■ TEXT
━━━━━━━━━━━━━━━━
Here we find ourselves, as we rapidly succumb to the mounting FOMO for X-Men, Age of Apocalypse, the latest superhero blockbuster action spectacular to come from Hollywood to your neighbourhood kibanda, or if you live in the right parts of town, mall cinema.
Mistakes were made the last couple of times and I was not satisfied with the way you all handled yourselves at BvS and Civil War. Some of you were not ready.
This time let us get it right. So presenting:
Things You Need To Know Before You Go To See X-Men
1. Shut up in the cinema. Shut up. There is nothing you can say that would be better than what we would have heard from the actors if your big stupid face-anus was not farting at the screen.
2. Do you know trilogy? Do you know what that means? Don’t answer. We agreed that you will shut up. A trilogy is when I get make three films out of the same story.
In this case, though, it is actually not exactly the second trilogy, because when they rebooted the franchise they ended up bringing back the old players in, which makes this the sixth film in the… wait. I can see that I am frightening you with all the words like “reboot” and “franchise” which are just bewildering you further before you have even got a grasp on “trilogy.” Okay never mind. Let us say it is like a series. Or sirry as you, the type who talks in cinemas prefer to call them. You are not good at knowing how to talk, or when.
It is like 227 or Derrick or sunset beach or Mwattu or Vampire Diaries or whatever your individual age group can relate to.
What Happens Therein (Plot. So spoiler-free that some of it isn’t even accurate)
━━━━━━━━━━━━━━━━
Resume the X-Men cinema guide above, starting with the section under its last heading.
━━━━━━━━━━━━━━━━
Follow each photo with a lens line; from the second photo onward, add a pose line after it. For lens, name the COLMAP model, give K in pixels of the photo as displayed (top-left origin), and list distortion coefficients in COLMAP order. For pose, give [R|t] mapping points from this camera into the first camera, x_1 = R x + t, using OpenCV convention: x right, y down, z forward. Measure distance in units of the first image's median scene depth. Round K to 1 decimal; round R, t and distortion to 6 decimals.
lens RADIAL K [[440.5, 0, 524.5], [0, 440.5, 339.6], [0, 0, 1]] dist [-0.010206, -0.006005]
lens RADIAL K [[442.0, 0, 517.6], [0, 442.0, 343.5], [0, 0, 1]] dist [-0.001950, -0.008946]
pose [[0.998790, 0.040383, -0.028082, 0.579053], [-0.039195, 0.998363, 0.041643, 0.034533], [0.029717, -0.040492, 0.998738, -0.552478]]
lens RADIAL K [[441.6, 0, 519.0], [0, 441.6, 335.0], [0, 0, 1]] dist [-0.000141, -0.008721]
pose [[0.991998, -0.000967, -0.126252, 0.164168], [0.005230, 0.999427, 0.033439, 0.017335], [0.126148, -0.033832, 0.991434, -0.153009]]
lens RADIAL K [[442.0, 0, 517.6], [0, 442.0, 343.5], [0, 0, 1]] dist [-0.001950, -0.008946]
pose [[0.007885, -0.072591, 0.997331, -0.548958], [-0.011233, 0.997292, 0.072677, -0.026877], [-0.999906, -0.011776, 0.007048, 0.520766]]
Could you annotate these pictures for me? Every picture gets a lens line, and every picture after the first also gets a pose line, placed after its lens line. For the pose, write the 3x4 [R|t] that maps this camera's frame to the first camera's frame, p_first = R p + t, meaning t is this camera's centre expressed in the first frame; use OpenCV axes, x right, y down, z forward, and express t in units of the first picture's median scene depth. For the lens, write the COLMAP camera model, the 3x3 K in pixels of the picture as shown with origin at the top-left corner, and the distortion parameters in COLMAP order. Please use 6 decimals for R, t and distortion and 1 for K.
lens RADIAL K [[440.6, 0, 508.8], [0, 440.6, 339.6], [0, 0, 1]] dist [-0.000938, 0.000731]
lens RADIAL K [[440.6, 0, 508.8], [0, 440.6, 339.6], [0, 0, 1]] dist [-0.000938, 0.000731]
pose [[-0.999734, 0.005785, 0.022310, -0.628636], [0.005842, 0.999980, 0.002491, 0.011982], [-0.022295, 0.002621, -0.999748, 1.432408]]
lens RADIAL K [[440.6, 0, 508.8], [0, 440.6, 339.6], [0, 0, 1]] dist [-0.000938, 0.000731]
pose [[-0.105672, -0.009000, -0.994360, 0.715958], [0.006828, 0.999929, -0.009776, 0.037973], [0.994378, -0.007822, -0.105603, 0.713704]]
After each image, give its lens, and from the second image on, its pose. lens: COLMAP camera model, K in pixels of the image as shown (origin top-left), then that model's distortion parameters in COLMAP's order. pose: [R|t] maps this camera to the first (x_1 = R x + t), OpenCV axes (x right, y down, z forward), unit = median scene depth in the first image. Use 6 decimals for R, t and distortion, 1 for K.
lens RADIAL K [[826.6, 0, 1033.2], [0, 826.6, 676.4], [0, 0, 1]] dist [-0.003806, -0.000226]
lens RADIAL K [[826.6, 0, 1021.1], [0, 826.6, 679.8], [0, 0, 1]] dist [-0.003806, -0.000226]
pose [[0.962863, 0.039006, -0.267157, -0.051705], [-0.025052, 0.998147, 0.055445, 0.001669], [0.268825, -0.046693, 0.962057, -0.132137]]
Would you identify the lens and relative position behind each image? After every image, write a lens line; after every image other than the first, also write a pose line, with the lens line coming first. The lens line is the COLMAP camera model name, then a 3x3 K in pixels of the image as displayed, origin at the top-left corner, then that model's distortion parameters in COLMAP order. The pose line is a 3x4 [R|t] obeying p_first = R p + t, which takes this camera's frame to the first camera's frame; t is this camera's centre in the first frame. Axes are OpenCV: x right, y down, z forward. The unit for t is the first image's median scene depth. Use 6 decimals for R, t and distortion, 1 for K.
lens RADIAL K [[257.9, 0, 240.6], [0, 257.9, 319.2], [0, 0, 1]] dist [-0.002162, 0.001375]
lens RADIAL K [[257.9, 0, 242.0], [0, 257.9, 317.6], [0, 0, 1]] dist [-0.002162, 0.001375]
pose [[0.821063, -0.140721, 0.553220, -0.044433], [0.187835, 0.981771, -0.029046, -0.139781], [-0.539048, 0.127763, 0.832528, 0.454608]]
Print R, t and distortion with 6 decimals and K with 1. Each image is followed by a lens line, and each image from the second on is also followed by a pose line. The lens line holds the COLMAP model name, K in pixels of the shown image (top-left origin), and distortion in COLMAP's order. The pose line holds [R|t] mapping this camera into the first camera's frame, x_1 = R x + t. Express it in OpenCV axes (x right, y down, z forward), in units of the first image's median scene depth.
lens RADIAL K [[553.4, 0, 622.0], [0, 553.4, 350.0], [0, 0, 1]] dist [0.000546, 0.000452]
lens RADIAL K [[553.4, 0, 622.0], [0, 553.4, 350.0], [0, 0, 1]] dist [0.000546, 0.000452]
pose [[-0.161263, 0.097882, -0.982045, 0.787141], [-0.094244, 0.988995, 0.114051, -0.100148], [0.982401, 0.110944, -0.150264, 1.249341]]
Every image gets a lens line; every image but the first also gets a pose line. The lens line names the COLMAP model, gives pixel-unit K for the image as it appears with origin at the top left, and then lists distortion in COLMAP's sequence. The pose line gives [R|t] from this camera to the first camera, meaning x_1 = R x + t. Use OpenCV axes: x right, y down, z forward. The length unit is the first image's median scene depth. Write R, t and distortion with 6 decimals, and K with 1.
━━━━━━━━━━━━━━━━
■ RESULT OF THIS EXERCISE
It is about some Americans who are awesome. Just way awesome. Better than all other normal people. Not only are they all hot enough to feature in the same category as Halle Berry, but they do stuff like fly, shoot lasers out of their eyes, and, in the case of Berry, tell the rain to fuck off and it obeys
However the problem is that haters gonna hate. So they government and the police and bigotry all conspire to persecute them.
Okay. Technically they are not “Americans ” Collosus, Nightcrawler, The Professor etc are from Europe.
Storm is African, but from that African country in Hollywood where they get that accent.
Wolverine is Canadian. Isn’t Canada in America? It’s okay. There is a Canadian right now who thinks Uganda is in Nigeria. Ignorance and prejudice are perpetuated when they feed on each other.
Okay, that was not right. Just because there is one ignorant person that doesn’t mean I should act ignorant too. But then again whenever I communicate with to Canada I always pretend to be Nigerian. I tell them I am the son of a prince who was deposed in a coup as usual.
Let me explain the main ones.
Wolverine: He is like Besigye. No matter how much you beat him he keeps coming back. He is indestructible. He can survive anything, even that stupid haircut.
Professor X: headmaster/ sensei/ coach of the X-Men, which I neglected to mention in time, is the name the special and gifted magical people they call themselves. Other people call them mutants, but well, if you believe Darwin, we are all mutants to some degree, so this is a massive misnomer.
His power, like mine, is thinking.
Magneto: Survivor of a Nazi concentration camp now the charismatic German leader of a movement that seeks control of the world so that it can be dominated by members of his own race.
Storm: She is usually played by Halle Berry in these films and she barely ever says or does anything. We wonder why. Is it because of Catwoman? Did they say, “Okay, you can do another superhero movie but you have to stay out of the way, deal?”
She is the one who tells the rain rain go away and it actualy complies.
Two hours and twenty-four minutes. So urinate before, and if you have trouble digesting beans, or red meat, or wine, take some Eno half the day before.
Kikonde, and CGI. They tell us that X-Men films also contain romance and comedy but I swear I can’t remember anything funny ever happening in an X-Men film ever. Except maybe this unintentionally hilarious moment.